What is needed ▸
The entries below contain a line with "- Remove the" and a line with "key(Delete)". Quote exactly those two lines and all lines between them.
#### Given records
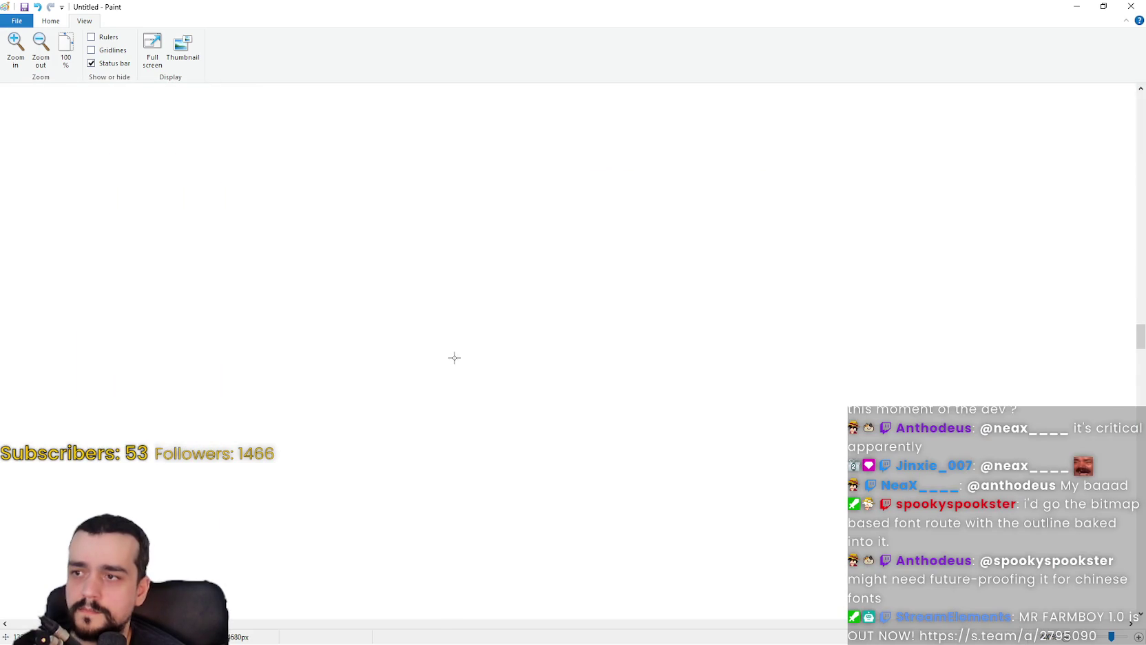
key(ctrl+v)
########
#### Given records
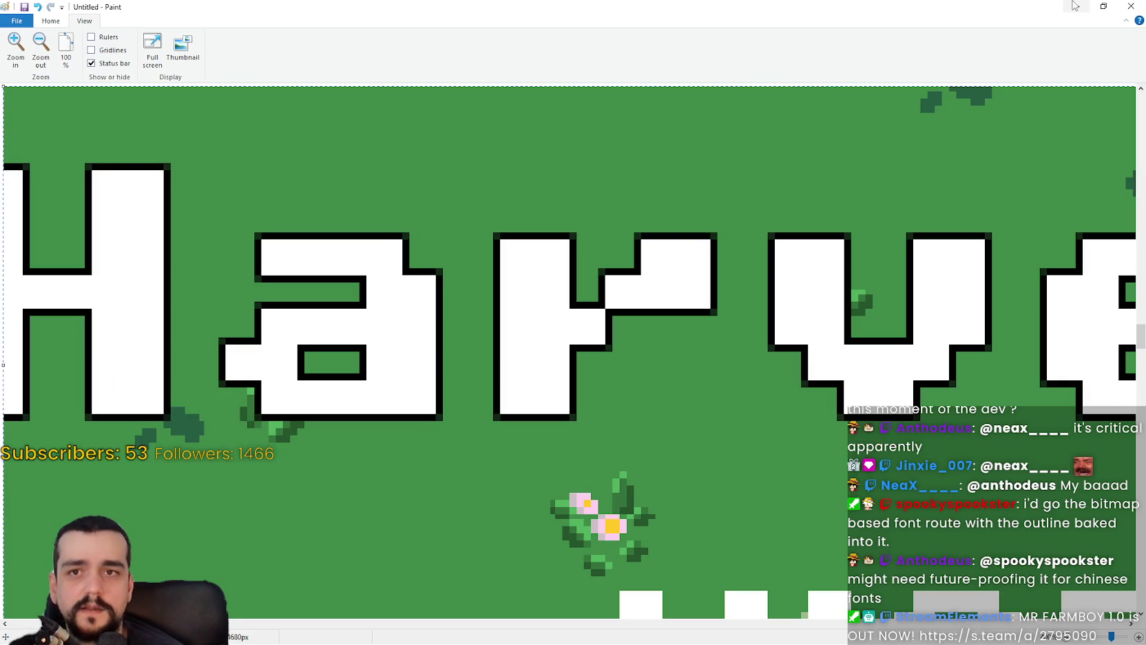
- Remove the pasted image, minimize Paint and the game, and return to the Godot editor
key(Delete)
########
#### Given records
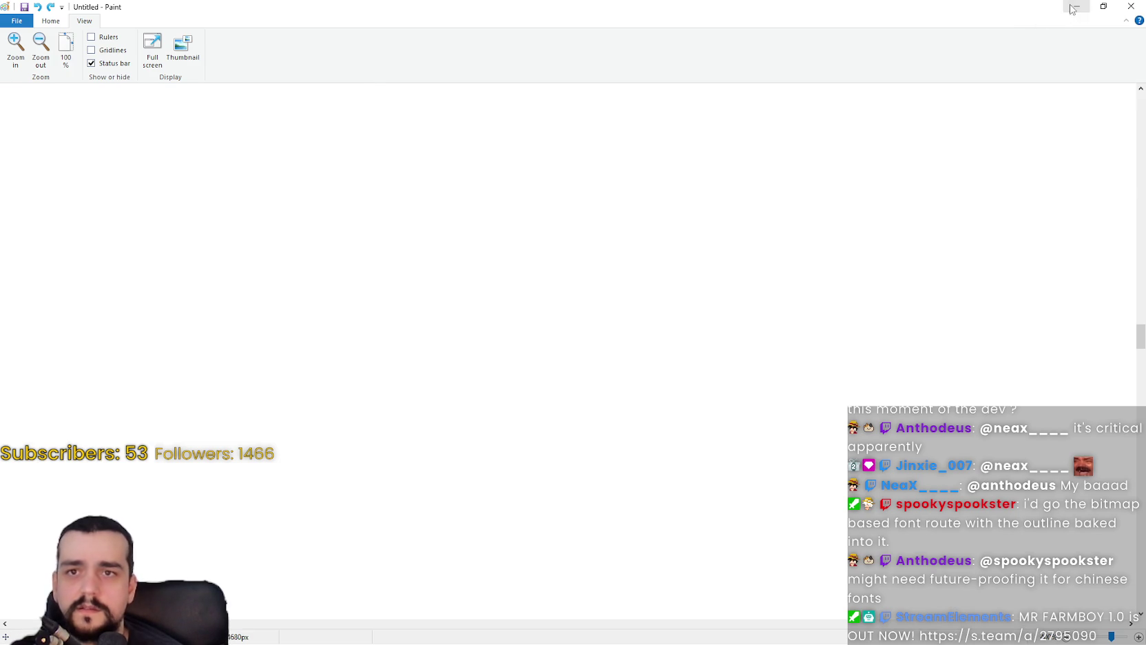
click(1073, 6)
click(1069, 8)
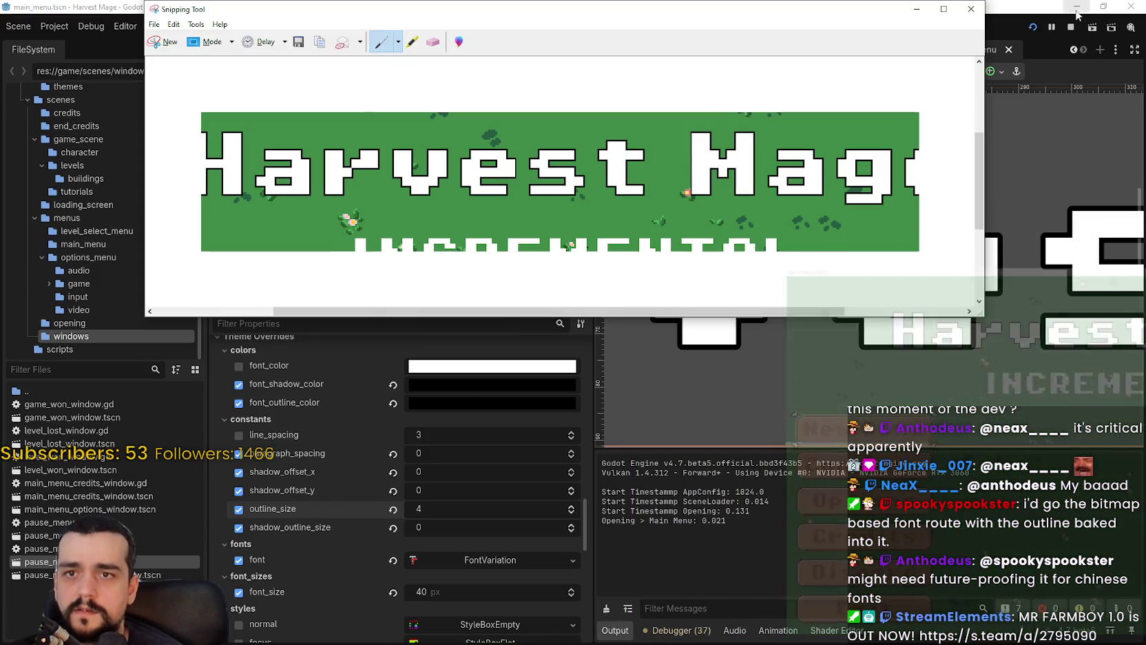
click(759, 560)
########
Answer to this exercise ▸
- Remove the pasted image, minimize Paint and the game, and return to the Godot editor
key(Delete)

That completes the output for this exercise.